Thinking about this kind of GM-player divide has made me think about what players get out of games, and what readers get out of stories. Sometimes we don’t want drama; sometimes we want harmony, or simplicity, or just relief from this dumpster fire of a world.
We need to remember that sometimes we want stories to help us feel happy.
—
Which brings us, FINALLY, to the writing part of the post.

Here’s the thing about writers – we love to fuck over our characters.
WE LOVE TO SHOVE OUR CHARACTERS FACE-FIRST INTO THE DRAMA TOILET AND FLUSH FLUSH YEAH TASTE THAT DRAMA AND PEE-WATER FLUSH
…ahem.
But is that what our readers always want? Is that always what’s best for the story? Does everything have to be yes-and/no-but all the time? Or is there room to pull the stakes back – to make some challenges less dramatic and more enjoyable or even cathartic for the reader? To live in the land of yes/yes-and and have no truck with no-but?

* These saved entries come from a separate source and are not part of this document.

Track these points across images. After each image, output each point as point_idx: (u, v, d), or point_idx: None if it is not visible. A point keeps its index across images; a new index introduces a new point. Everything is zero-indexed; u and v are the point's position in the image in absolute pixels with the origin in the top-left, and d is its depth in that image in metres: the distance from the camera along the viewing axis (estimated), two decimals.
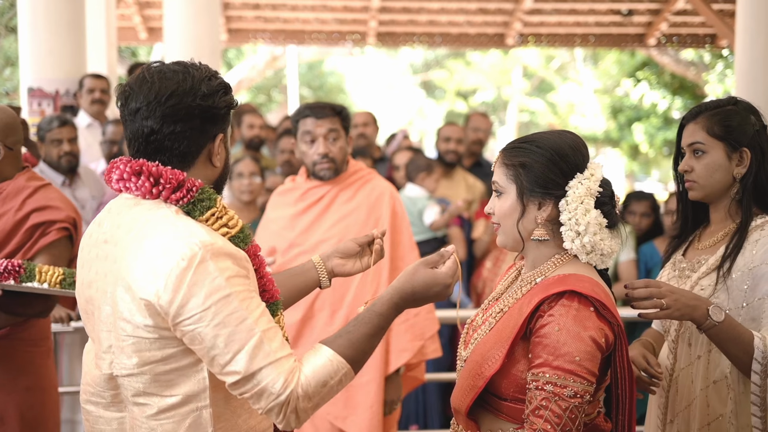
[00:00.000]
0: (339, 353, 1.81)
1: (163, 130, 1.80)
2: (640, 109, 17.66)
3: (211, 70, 1.87)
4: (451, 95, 23.33)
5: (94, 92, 5.90)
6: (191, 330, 1.71)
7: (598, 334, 1.87)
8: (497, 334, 1.99)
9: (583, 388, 1.83)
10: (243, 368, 1.71)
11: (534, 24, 12.10)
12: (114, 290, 1.78)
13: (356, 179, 3.55)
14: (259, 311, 1.76)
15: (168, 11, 7.14)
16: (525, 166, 1.98)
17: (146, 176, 1.79)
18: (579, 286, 1.90)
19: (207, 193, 1.82)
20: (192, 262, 1.70)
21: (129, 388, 1.81)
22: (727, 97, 2.43)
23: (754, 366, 2.14)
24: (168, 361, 1.78)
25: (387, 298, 1.90)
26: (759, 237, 2.27)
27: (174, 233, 1.74)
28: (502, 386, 1.95)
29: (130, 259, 1.76)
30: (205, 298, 1.70)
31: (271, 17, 11.70)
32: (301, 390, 1.75)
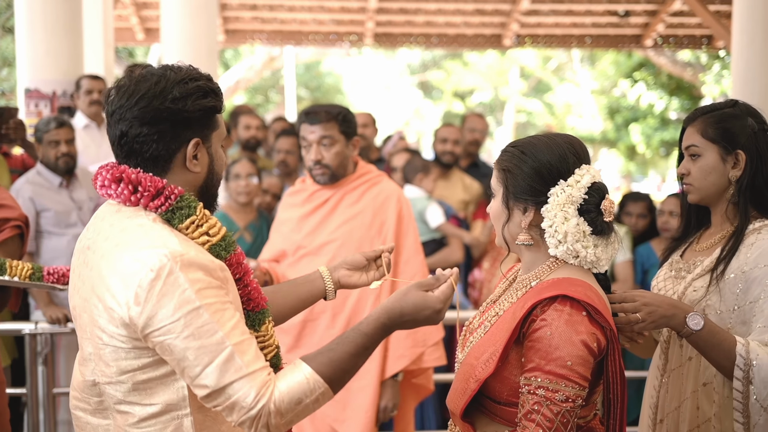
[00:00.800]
0: (317, 371, 1.78)
1: (131, 133, 1.78)
2: (637, 109, 17.68)
3: (195, 74, 1.84)
4: (448, 96, 23.34)
5: (92, 93, 5.87)
6: (161, 341, 1.69)
7: (591, 339, 1.87)
8: (492, 338, 1.99)
9: (575, 392, 1.83)
10: (213, 382, 1.69)
11: (531, 25, 12.10)
12: (90, 298, 1.78)
13: (363, 182, 3.54)
14: (231, 323, 1.73)
15: (165, 12, 7.13)
16: (510, 172, 1.99)
17: (126, 183, 1.78)
18: (572, 291, 1.90)
19: (187, 201, 1.79)
20: (161, 273, 1.68)
21: (111, 396, 1.81)
22: (727, 100, 2.42)
23: (736, 372, 2.14)
24: (145, 370, 1.76)
25: (374, 317, 1.86)
26: (754, 240, 2.27)
27: (146, 243, 1.72)
28: (497, 389, 1.95)
29: (103, 267, 1.75)
30: (174, 310, 1.68)
31: (269, 18, 11.70)
32: (273, 406, 1.72)
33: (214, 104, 1.84)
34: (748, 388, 2.13)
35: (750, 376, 2.12)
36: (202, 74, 1.86)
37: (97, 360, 1.80)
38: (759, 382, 2.11)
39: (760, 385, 2.11)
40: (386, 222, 3.50)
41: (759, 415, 2.13)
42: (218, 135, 1.88)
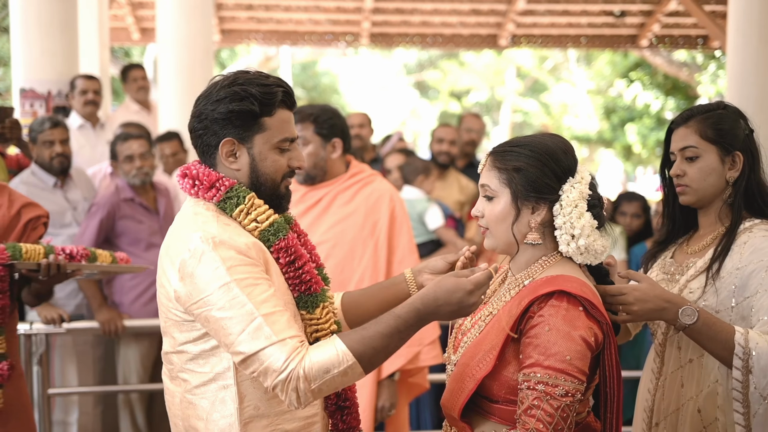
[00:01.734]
0: (348, 346, 1.87)
1: (189, 126, 2.07)
2: (633, 109, 17.70)
3: (244, 78, 2.03)
4: (444, 96, 23.33)
5: (87, 93, 5.86)
6: (200, 313, 1.91)
7: (588, 333, 1.89)
8: (487, 337, 2.00)
9: (575, 386, 1.85)
10: (246, 348, 1.85)
11: (527, 25, 12.10)
12: (159, 277, 2.04)
13: (356, 182, 3.53)
14: (262, 297, 1.89)
15: (161, 12, 7.10)
16: (519, 171, 1.99)
17: (189, 177, 2.04)
18: (568, 286, 1.92)
19: (236, 191, 2.02)
20: (196, 252, 1.90)
21: (175, 364, 2.03)
22: (716, 102, 2.43)
23: (735, 362, 2.14)
24: (196, 342, 1.98)
25: (409, 302, 1.92)
26: (747, 239, 2.27)
27: (191, 227, 1.96)
28: (494, 388, 1.96)
29: (163, 249, 2.03)
30: (208, 285, 1.88)
31: (264, 18, 11.68)
32: (302, 371, 1.84)
33: (249, 108, 1.99)
34: (747, 378, 2.13)
35: (750, 365, 2.12)
36: (255, 79, 2.03)
37: (165, 332, 2.05)
38: (758, 371, 2.11)
39: (760, 374, 2.11)
40: (379, 221, 3.48)
41: (759, 404, 2.13)
42: (265, 137, 2.04)
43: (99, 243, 4.49)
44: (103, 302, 4.43)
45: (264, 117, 2.02)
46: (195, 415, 2.00)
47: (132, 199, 4.66)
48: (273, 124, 2.03)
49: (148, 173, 4.72)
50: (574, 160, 2.04)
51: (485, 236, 2.08)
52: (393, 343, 1.91)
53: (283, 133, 2.06)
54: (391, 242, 3.47)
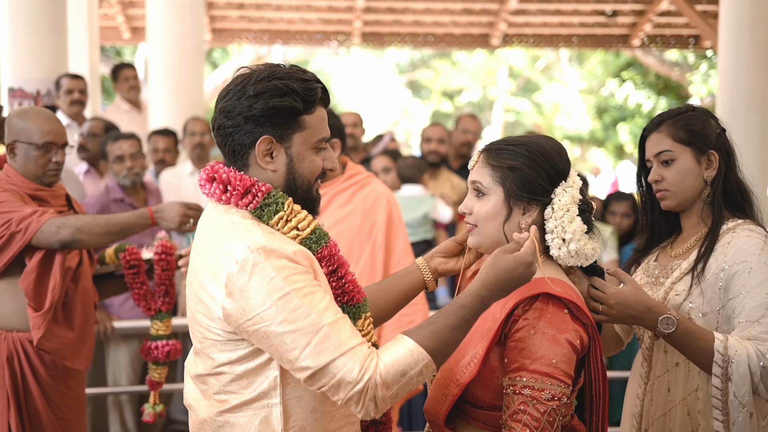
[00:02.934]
0: (420, 344, 1.77)
1: (216, 124, 1.88)
2: (625, 109, 17.70)
3: (283, 72, 1.87)
4: (437, 95, 23.30)
5: (73, 93, 5.82)
6: (256, 330, 1.74)
7: (573, 336, 1.87)
8: (471, 341, 1.97)
9: (561, 390, 1.83)
10: (314, 363, 1.72)
11: (519, 24, 12.09)
12: (191, 294, 1.89)
13: (353, 183, 3.51)
14: (323, 304, 1.76)
15: (151, 10, 7.07)
16: (514, 170, 1.97)
17: (218, 182, 1.87)
18: (552, 289, 1.90)
19: (274, 197, 1.86)
20: (245, 265, 1.74)
21: (212, 385, 1.88)
22: (685, 105, 2.43)
23: (714, 369, 2.13)
24: (241, 362, 1.83)
25: (472, 290, 1.84)
26: (731, 239, 2.26)
27: (232, 237, 1.79)
28: (478, 393, 1.94)
29: (198, 264, 1.86)
30: (265, 298, 1.73)
31: (256, 17, 11.63)
32: (379, 378, 1.73)
33: (291, 105, 1.85)
34: (727, 385, 2.12)
35: (729, 373, 2.11)
36: (293, 73, 1.88)
37: (200, 353, 1.89)
38: (738, 378, 2.10)
39: (739, 382, 2.10)
40: (376, 223, 3.47)
41: (738, 412, 2.12)
42: (304, 136, 1.89)
43: None
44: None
45: (304, 115, 1.88)
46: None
47: (122, 200, 4.63)
48: (312, 122, 1.90)
49: (139, 174, 4.69)
50: (568, 163, 2.02)
51: (471, 234, 2.05)
52: (461, 334, 1.83)
53: (321, 132, 1.93)
54: (389, 244, 3.46)
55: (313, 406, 1.87)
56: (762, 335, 2.12)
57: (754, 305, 2.15)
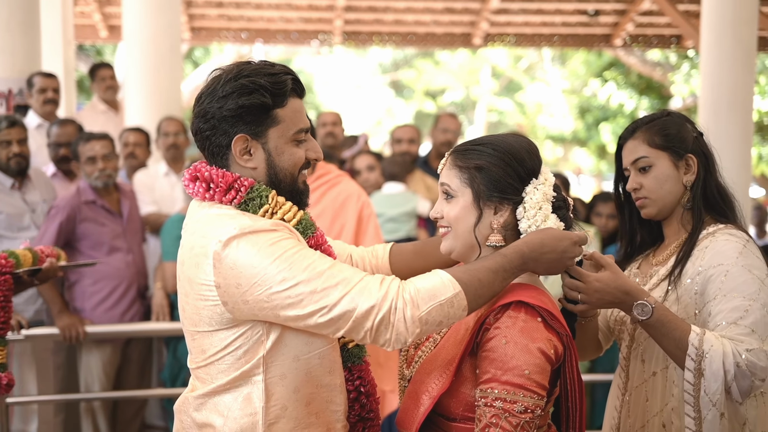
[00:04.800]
0: (452, 274, 1.77)
1: (194, 128, 1.92)
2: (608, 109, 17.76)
3: (249, 69, 1.89)
4: (419, 95, 23.27)
5: (47, 92, 5.70)
6: (257, 298, 1.76)
7: (547, 346, 1.81)
8: (443, 352, 1.92)
9: (534, 402, 1.77)
10: (326, 302, 1.73)
11: (501, 24, 12.06)
12: (180, 289, 1.93)
13: (322, 183, 3.45)
14: (316, 255, 1.79)
15: (127, 8, 6.96)
16: (481, 169, 1.91)
17: (201, 180, 1.90)
18: (525, 296, 1.84)
19: (257, 191, 1.88)
20: (230, 242, 1.77)
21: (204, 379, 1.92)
22: (659, 111, 2.39)
23: (687, 363, 2.05)
24: (227, 348, 1.85)
25: (515, 244, 1.86)
26: (709, 243, 2.21)
27: (217, 224, 1.82)
28: (451, 406, 1.87)
29: (186, 257, 1.88)
30: (257, 266, 1.75)
31: (235, 15, 11.53)
32: (408, 295, 1.74)
33: (260, 101, 1.85)
34: (699, 381, 2.04)
35: (702, 368, 2.03)
36: (261, 69, 1.89)
37: (193, 349, 1.94)
38: (710, 375, 2.02)
39: (711, 379, 2.02)
40: (346, 225, 3.42)
41: (707, 409, 2.04)
42: (280, 130, 1.90)
43: (59, 247, 4.36)
44: (64, 307, 4.31)
45: (276, 109, 1.89)
46: (214, 410, 1.89)
47: (94, 202, 4.55)
48: (286, 115, 1.91)
49: (111, 175, 4.61)
50: (539, 161, 1.97)
51: (444, 238, 1.99)
52: (498, 281, 1.81)
53: (297, 124, 1.93)
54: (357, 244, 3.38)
55: (296, 386, 1.87)
56: (739, 336, 2.05)
57: (731, 307, 2.08)
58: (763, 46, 11.35)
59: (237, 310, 1.81)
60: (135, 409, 4.89)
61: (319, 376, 1.93)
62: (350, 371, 2.07)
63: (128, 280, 4.61)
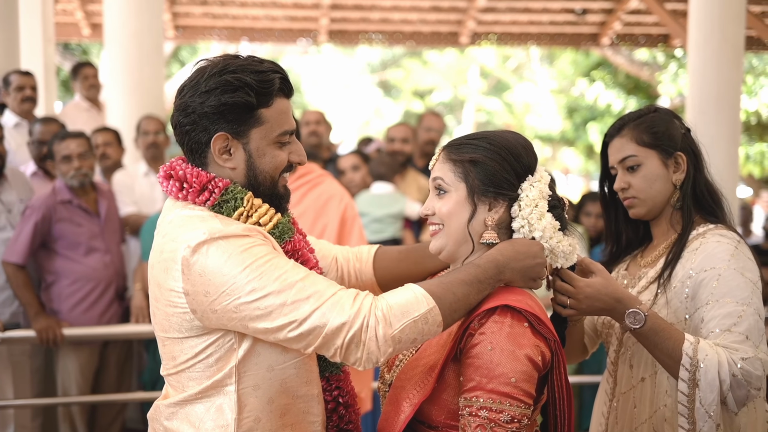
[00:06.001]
0: (425, 289, 1.72)
1: (173, 121, 1.83)
2: (595, 109, 17.79)
3: (236, 65, 1.80)
4: (407, 95, 23.23)
5: (24, 90, 5.60)
6: (225, 308, 1.69)
7: (534, 352, 1.74)
8: (425, 356, 1.85)
9: (521, 411, 1.70)
10: (296, 316, 1.66)
11: (488, 22, 12.00)
12: (150, 294, 1.86)
13: (303, 183, 3.38)
14: (289, 265, 1.71)
15: (108, 6, 6.85)
16: (477, 163, 1.84)
17: (175, 179, 1.83)
18: (512, 300, 1.76)
19: (232, 193, 1.81)
20: (199, 248, 1.69)
21: (176, 386, 1.85)
22: (646, 107, 2.31)
23: (682, 373, 1.98)
24: (199, 355, 1.79)
25: (488, 254, 1.81)
26: (699, 245, 2.13)
27: (188, 227, 1.74)
28: (433, 413, 1.80)
29: (155, 261, 1.80)
30: (227, 275, 1.67)
31: (220, 14, 11.41)
32: (380, 313, 1.67)
33: (244, 100, 1.77)
34: (694, 392, 1.96)
35: (696, 378, 1.95)
36: (248, 65, 1.81)
37: (165, 355, 1.87)
38: (705, 385, 1.94)
39: (707, 389, 1.94)
40: (328, 225, 3.35)
41: (703, 421, 1.96)
42: (263, 131, 1.82)
43: (35, 248, 4.32)
44: (41, 310, 4.26)
45: (261, 108, 1.80)
46: (186, 420, 1.82)
47: (70, 201, 4.46)
48: (271, 115, 1.82)
49: (87, 174, 4.52)
50: (534, 157, 1.90)
51: (435, 237, 1.91)
52: (473, 293, 1.75)
53: (282, 125, 1.84)
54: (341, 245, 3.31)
55: (270, 397, 1.80)
56: (734, 344, 1.98)
57: (724, 314, 2.01)
58: (751, 46, 11.34)
59: (206, 319, 1.74)
60: (114, 413, 4.81)
61: (294, 387, 1.86)
62: (328, 381, 2.00)
63: (106, 282, 4.53)
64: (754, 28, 10.14)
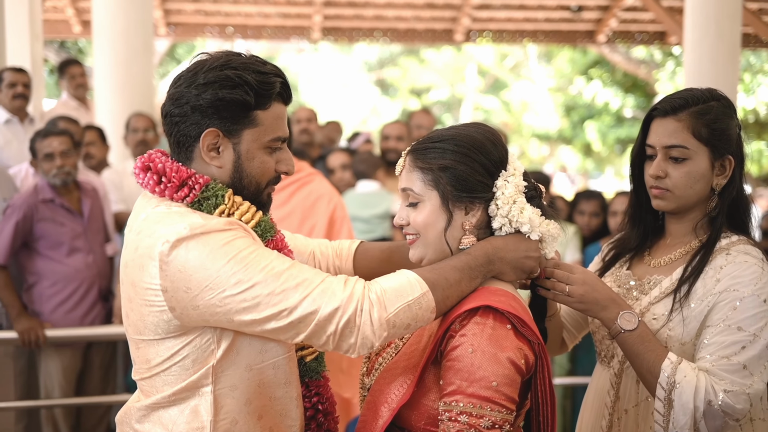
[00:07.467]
0: (419, 274, 1.69)
1: (164, 110, 1.77)
2: (593, 107, 17.78)
3: (238, 62, 1.75)
4: (405, 93, 23.19)
5: (17, 86, 5.54)
6: (208, 303, 1.64)
7: (517, 355, 1.66)
8: (404, 359, 1.78)
9: (502, 417, 1.62)
10: (285, 305, 1.62)
11: (483, 19, 11.94)
12: (123, 294, 1.79)
13: (292, 182, 3.31)
14: (273, 255, 1.67)
15: (96, 2, 6.77)
16: (446, 169, 1.76)
17: (153, 172, 1.76)
18: (494, 301, 1.68)
19: (213, 190, 1.75)
20: (178, 243, 1.64)
21: (149, 391, 1.79)
22: (706, 89, 2.05)
23: (658, 391, 1.85)
24: (173, 357, 1.73)
25: (478, 243, 1.77)
26: (725, 263, 1.93)
27: (166, 222, 1.68)
28: (412, 419, 1.73)
29: (129, 258, 1.74)
30: (209, 269, 1.62)
31: (212, 11, 11.35)
32: (374, 296, 1.64)
33: (242, 98, 1.72)
34: (669, 412, 1.84)
35: (672, 398, 1.82)
36: (251, 64, 1.76)
37: (137, 359, 1.80)
38: (679, 407, 1.82)
39: (680, 411, 1.82)
40: (317, 225, 3.28)
41: None
42: (255, 133, 1.77)
43: (16, 247, 4.24)
44: (22, 311, 4.18)
45: (258, 110, 1.75)
46: (158, 423, 1.77)
47: (52, 200, 4.38)
48: (266, 119, 1.77)
49: (70, 173, 4.43)
50: (504, 149, 1.81)
51: (413, 246, 1.83)
52: (464, 279, 1.72)
53: (276, 131, 1.79)
54: None
55: (247, 398, 1.75)
56: (722, 373, 1.83)
57: (729, 342, 1.85)
58: (748, 43, 11.27)
59: (185, 317, 1.68)
60: (99, 415, 4.73)
61: (273, 388, 1.80)
62: (307, 387, 1.93)
63: (89, 282, 4.45)
64: (751, 25, 10.08)
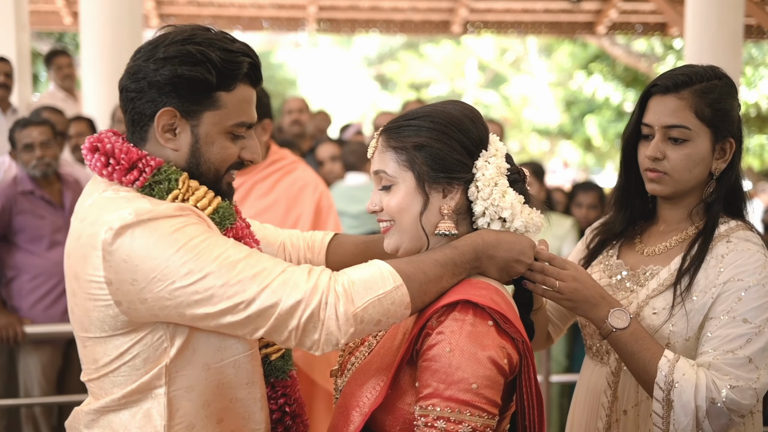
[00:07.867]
0: (393, 266, 1.55)
1: (120, 85, 1.65)
2: (593, 102, 17.73)
3: (203, 38, 1.62)
4: (404, 88, 23.11)
5: None
6: (157, 296, 1.51)
7: (499, 354, 1.52)
8: (378, 359, 1.65)
9: (483, 422, 1.48)
10: (242, 298, 1.49)
11: (480, 11, 11.82)
12: (68, 288, 1.67)
13: (275, 170, 3.20)
14: (229, 243, 1.55)
15: None
16: (422, 148, 1.61)
17: (101, 153, 1.63)
18: (474, 295, 1.54)
19: (165, 173, 1.62)
20: (123, 231, 1.51)
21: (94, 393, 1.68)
22: (710, 67, 1.90)
23: (656, 392, 1.73)
24: (123, 356, 1.61)
25: (468, 236, 1.64)
26: (726, 251, 1.82)
27: (110, 209, 1.55)
28: (386, 423, 1.59)
29: (71, 249, 1.63)
30: (157, 258, 1.50)
31: (205, 2, 11.24)
32: (341, 288, 1.51)
33: (203, 76, 1.59)
34: (669, 414, 1.72)
35: (671, 399, 1.71)
36: (217, 41, 1.63)
37: (85, 358, 1.69)
38: (679, 408, 1.70)
39: (680, 412, 1.70)
40: (302, 215, 3.16)
41: None
42: (217, 116, 1.64)
43: None
44: (0, 306, 4.08)
45: (220, 91, 1.62)
46: (108, 428, 1.64)
47: (32, 192, 4.28)
48: (230, 101, 1.63)
49: (50, 164, 4.32)
50: (484, 128, 1.67)
51: (387, 235, 1.69)
52: (446, 275, 1.58)
53: (240, 115, 1.66)
54: None
55: (205, 399, 1.64)
56: (726, 367, 1.72)
57: (734, 335, 1.73)
58: (750, 34, 11.13)
59: (133, 311, 1.55)
60: None
61: (233, 389, 1.67)
62: (273, 387, 1.80)
63: None
64: (754, 15, 9.95)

And if we do that, how do we show it?
In fiction, yes and no outcomes tend to be kind of invisible. If your daring thief/spy easily sneaks past the guards, the story usually skips past that scene in one line to get to the dramatic bit. If they fail to slip past but don’t get caught, the next scene is usually them acknowledging that, trying something different and focusing on that instead. Simple outcomes don’t translate well into prose; all of our tools are about portraying the tension and drama of complex outcomes. ‘Thank U, next’ works for songs, not so much for stories.
But I think we need to consider this, especially in a ‘tumultuous’ (i.e. THE WORLD IS ON FIRE) time when so many readers look to fiction for support and comfort as much as they do challenge and drama. We need to think about easy victories and minor defeats – what they can add to our stories, and how we portray them in ways that develop and cement our characters.
Because without these small victories, these cankers and medallions (yes that’s a reference sorry), some of the readers that we want to engage are going to bounce off out stories.
And fool that I am, I want to engage everyone.
I want us all to get the yes (and occasional yes-and) outcomes that we crave.
—
WRITING UPDATE: I’m about halfway through The Obituarist 3: Delete Your Account and there is precious little yes/yes-and in this story. I’m okay with this; after Kendall got his [REDACTED] bitten [NOPE] by a [SPOILERS] in the second book, I figure what few readers remain are reconciled to him having nothing but bad days from now on.
I too am having bad days, though – specifically, days where our lease doesn’t get renewed and we have to look for a new house YET AGAIN. This will likely slow down my writing schedule, ‘cos house hunting is a full-time occupation rivalled only by the actual packing and moving process.
But I’m keeping at it.
Will let you know how it goes.
One reply on “I like yes-and-no-buts and I cannot lie”
I’ve told you my concept of “the warm place”: the quiet, happy scenes in a story where the characters just gets to hang out and enjoy being in the story’s world. It’s the scene where the battlesore adventurers get to lay down and rest in the beautiful Ancient Elf Forest, or the spacefarers watch twin suns rise over an alien planet, or two friends have a cup of coffee and trade dumb jokes.
In books and movies, these scenes act as a contrast to the danger. And they help build the audience’s emotional engagement with the story: if we enjoyed reading the banter between James and Paithoon, we’re going to care whether or not those two kids can make their relationship work.
Interestingly, I’ve notice a few roleplaying games now have rules designed to encourage “warm place” style scenes. In Tales from the Loop, for example, the weird-science-mystery-solving tweens recover from their wounds and emotional troubles by spending a scene in their secret hideout.
My players took to this rule like a duck to water. They decided to make the abandoned school caretaker’s shed their hideout. And so they’d limp back there after getting battered around by evil robots and family dramas, make a cup of tea, and plan out what to do next while they healed.
It made the game, and the story, richer.